How Random Acts of Kindness can help with your Physical & Mental Health
It is World Kindness Day 2017 today, so it is important to look at the benefits of being kind and doing random acts of kindness can have on a person’s physical and mental health.
Did you know that random acts of kindness not only make us feel more connected to each other but can also have huge benefits on our physical and mental wellbeing? Research has shown that engaging in positive activities like regularly being kind to others boosts positive emotions, thoughts and behaviour, which in turn improves your general wellbeing. Studies have also shown that Kindness makes us happier, gives us healthier hearts, slows aging, makes for better relationships, and is contagious.
Kindness makes us happier because when we do something kind for someone else, we feel good. On a spiritual level, many people feel that this is because it is the right thing to do and so we’re tapping into something deep and profound inside of us.
On a biochemical level, it is believed that the good feeling we get is due to elevated levels of the brain’s natural versions of morphine and heroin, which we know as endogenous opioids. They cause elevated levels of dopamine in the brain and, so we get a natural high, often referred to as ‘Helper’s High’.
So why is this? Well it is because of Altruism. What do we mean by the word altruism? In short, altruism is when we put other people’s needs before our own, whether it’s offering your seat to a pregnant woman on a bus or making a cup of tea for a work colleague. There are many different ways that you can help others as part of your everyday life. Carrying out good deeds doesn’t need to take a lot of time or even cost money. Small changes can make a big difference.
What are the health benefits?
Social benefits:
- Helping others feels good
When you help others, it promotes positive physiological changes in the brain associated with happiness.

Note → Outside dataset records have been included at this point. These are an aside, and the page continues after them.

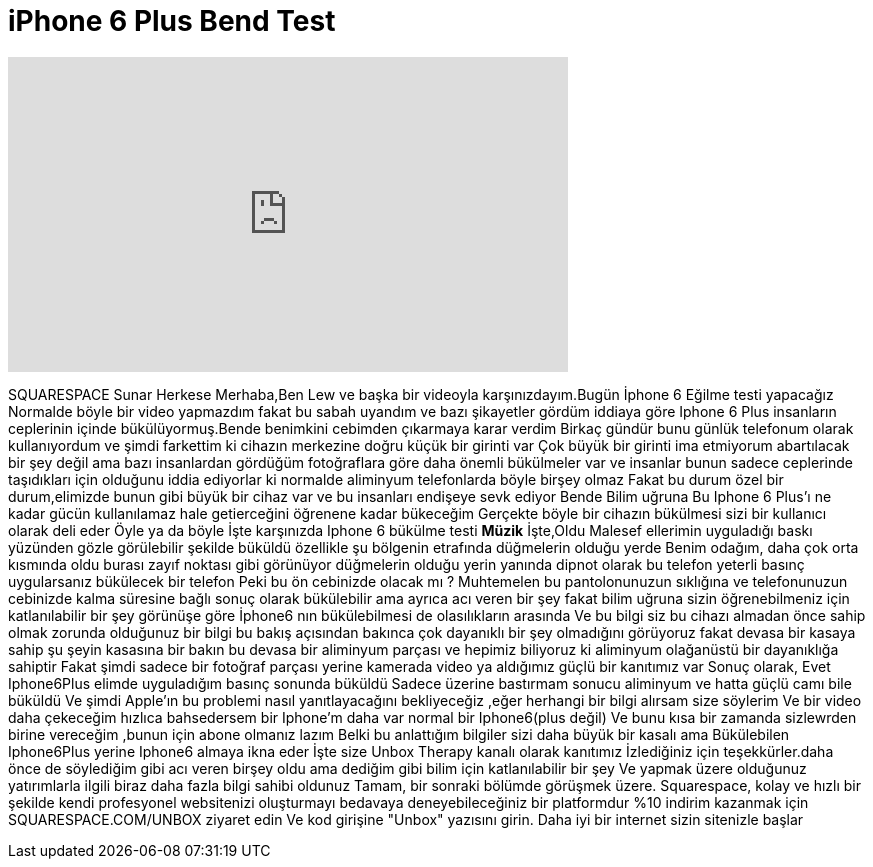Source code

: = iPhone 6 Plus Bend Test
:published_at: 2014-09-23
:hp-alt-title: iPhone 6 Plus Bend Test
:hp-image: https://i.ytimg.com/vi/znK652H6yQM/maxresdefault.jpg


++++
<iframe width="560" height="315" src="https://www.youtube.com/embed/znK652H6yQM?rel=0" frameborder="0" allow="autoplay; encrypted-media" allowfullscreen></iframe>
++++

SQUARESPACE Sunar
Herkese Merhaba,Ben Lew ve başka bir videoyla karşınızdayım.Bugün İphone 6
Eğilme testi yapacağız
Normalde böyle bir video yapmazdım fakat bu sabah uyandım ve bazı şikayetler gördüm
iddiaya göre
Iphone 6 Plus insanların ceplerinin içinde bükülüyormuş.Bende benimkini cebimden çıkarmaya karar verdim
Birkaç gündür bunu günlük telefonum olarak kullanıyordum ve şimdi farkettim ki cihazın merkezine doğru küçük bir girinti var
Çok büyük bir girinti ima etmiyorum abartılacak bir şey değil ama bazı insanlardan gördüğüm fotoğraflara göre
daha önemli bükülmeler var ve insanlar bunun sadece ceplerinde taşıdıkları için olduğunu iddia ediyorlar ki normalde aliminyum telefonlarda böyle birşey olmaz
Fakat bu durum özel bir durum,elimizde bunun gibi büyük bir cihaz var ve bu insanları endişeye sevk ediyor Bende Bilim uğruna
Bu Iphone 6 Plus'ı ne kadar gücün kullanılamaz hale getierceğini öğrenene kadar bükeceğim
Gerçekte böyle bir cihazın bükülmesi sizi bir kullanıcı olarak deli eder
Öyle ya da böyle İşte karşınızda Iphone 6 bükülme testi
*Müzik*
İşte,Oldu
Malesef ellerimin uyguladığı baskı yüzünden gözle görülebilir şekilde büküldü özellikle şu bölgenin etrafında
düğmelerin olduğu yerde
Benim odağım, daha çok orta kısmında oldu
burası zayıf noktası gibi görünüyor
düğmelerin olduğu yerin yanında
dipnot olarak bu telefon  yeterli basınç uygularsanız
bükülecek bir telefon
Peki bu ön cebinizde olacak mı ?
Muhtemelen bu pantolonunuzun sıklığına ve telefonunuzun cebinizde kalma süresine bağlı
sonuç olarak bükülebilir ama ayrıca acı veren bir şey
fakat bilim uğruna sizin öğrenebilmeniz için katlanılabilir bir şey
görünüşe göre İphone6 nın bükülebilmesi de olasılıkların arasında
Ve bu bilgi siz bu cihazı almadan önce sahip olmak zorunda olduğunuz bir bilgi
bu bakış açısından bakınca çok dayanıklı bir şey olmadığını görüyoruz
fakat devasa bir kasaya sahip şu şeyin kasasına bir bakın
bu devasa bir aliminyum parçası ve hepimiz biliyoruz ki aliminyum olağanüstü bir dayanıklığa sahiptir
Fakat şimdi sadece bir fotoğraf parçası yerine kamerada video ya aldığımız güçlü bir kanıtımız var
Sonuç olarak, Evet Iphone6Plus elimde uyguladığım basınç sonunda büküldü
Sadece üzerine bastırmam sonucu aliminyum ve hatta güçlü camı bile büküldü
Ve şimdi Apple'ın bu problemi nasıl yanıtlayacağını bekliyeceğiz ,eğer herhangi bir bilgi alırsam size söylerim
Ve bir video daha çekeceğim  hızlıca bahsedersem bir Iphone'm daha var normal bir Iphone6(plus değil)
Ve bunu kısa bir zamanda sizlewrden birine vereceğim ,bunun için abone olmanız lazım
Belki bu anlattığım bilgiler sizi  daha büyük bir kasalı ama
Bükülebilen Iphone6Plus yerine Iphone6 almaya ikna eder
İşte size Unbox Therapy kanalı olarak kanıtımız
İzlediğiniz için teşekkürler.daha önce de söylediğim gibi acı veren birşey oldu ama dediğim gibi bilim için katlanılabilir bir şey
Ve yapmak üzere olduğunuz
yatırımlarla ilgili biraz daha fazla bilgi sahibi oldunuz
Tamam, bir sonraki bölümde görüşmek üzere.
Squarespace, kolay ve hızlı bir şekilde kendi profesyonel websitenizi oluşturmayı
bedavaya deneyebileceğiniz bir platformdur
%10 indirim kazanmak için SQUARESPACE.COM/UNBOX  ziyaret edin
Ve kod girişine &quot;Unbox&quot; yazısını girin.
Daha iyi bir internet sizin sitenizle başlar
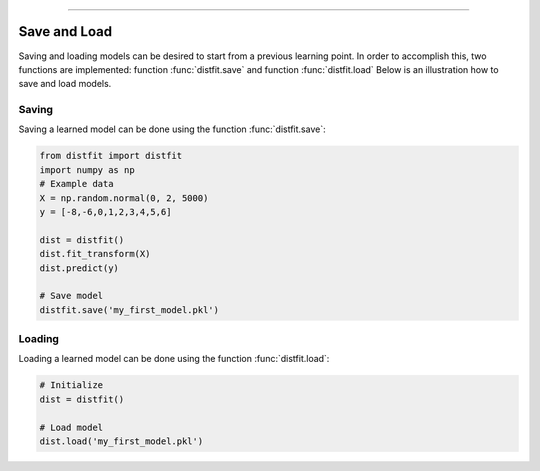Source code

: .. _code_directive:

-------------------------------------

Save and Load
''''''''''''''

Saving and loading models can be desired to start from a previous learning point.
In order to accomplish this, two functions are implemented: function :func:`distfit.save` and function :func:`distfit.load`
Below is an illustration how to save and load models.


Saving
----------------

Saving a learned model can be done using the function :func:`distfit.save`:

.. code:: python

    from distfit import distfit
    import numpy as np
    # Example data
    X = np.random.normal(0, 2, 5000)
    y = [-8,-6,0,1,2,3,4,5,6]
    
    dist = distfit()
    dist.fit_transform(X)
    dist.predict(y)
    
    # Save model
    distfit.save('my_first_model.pkl')


Loading
----------------------

Loading a learned model can be done using the function :func:`distfit.load`:

.. code:: python

    # Initialize
    dist = distfit()

    # Load model
    dist.load('my_first_model.pkl')
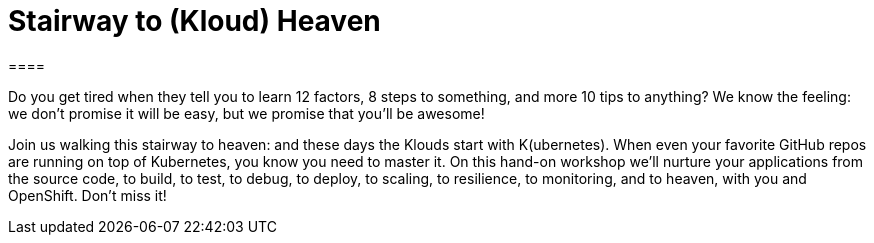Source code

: = Stairway to (Kloud) Heaven
====

Do you get tired when they tell you to learn 12 factors, 8 steps to something, and more 10 tips to anything? We know the feeling: we don't promise it will be easy, but we promise that you'll be awesome!

Join us walking this stairway to heaven: and these days the Klouds start with K(ubernetes). 
When even your favorite GitHub repos are running on top of Kubernetes, you know you need to master it. 
On this hand-on workshop we'll nurture your applications from the source code, to build, to test, to debug, 
to deploy, to scaling, to resilience, to monitoring, and to heaven, with you and OpenShift. Don't miss it!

These rushes are often followed by longer periods of calm and can eventually lead to better wellbeing. Helping others improves social support, encourages us to lead a more physically active lifestyle, distracts us from our own problems, allows us to engage in a meaningful activity and improves our self-esteem and confidence.
- It brings a sense of belonging and reduces isolation
Being a part of a social network leads to a feeling of belonging. Face-to-face activities such as volunteering at a drop-in centre can help reduce loneliness and isolation.
- It helps to keep things in perspective
Many people don’t realise the impact that a different perspective can have on their outlook on life.
Helping others in need, especially those who are less fortunate than yourself, can provide a real sense of perspective and make you realise how lucky you are, enabling you to stop focusing on what you feel you are missing – helping you to achieve a more positive outlook on the things that may be causing you stress.
- It helps make the world a happier place – it’s contagious!
Acts of kindness have the potential to make the world a happier place. An act of kindness can improve confidence, control, happiness, and optimism.
It can also encourage others to repeat the good deed that they’ve experienced themselves – it contributes to a more positive community.
- The more you do for others, the more you do for yourself
Evidence shows that the benefits of helping others can last long after the act itself by providing a ‘kindness bank’ of memories that can be drawn upon in the future.
Personal benefits:
- It reduces stress
Positive emotions reduce stress and boost our immune system, and in turn can protect us against disease.
- It helps get rid of negative feelings
Negative emotions such as anger, aggression or hostility have a negative impact on our mind and body. Engaging in random acts of kindness can help decrease these feelings and stabilise our overall health.
- It can help us live longer
Giving and helping others may increase how long we live. Studies of older people show that those who give support to others live longer than those who don’t.
The moral of the story is to be kind and do kind acts for others. You can benefit your heart, reduce anxiety, lower blood pressure, and simply be a happier human being.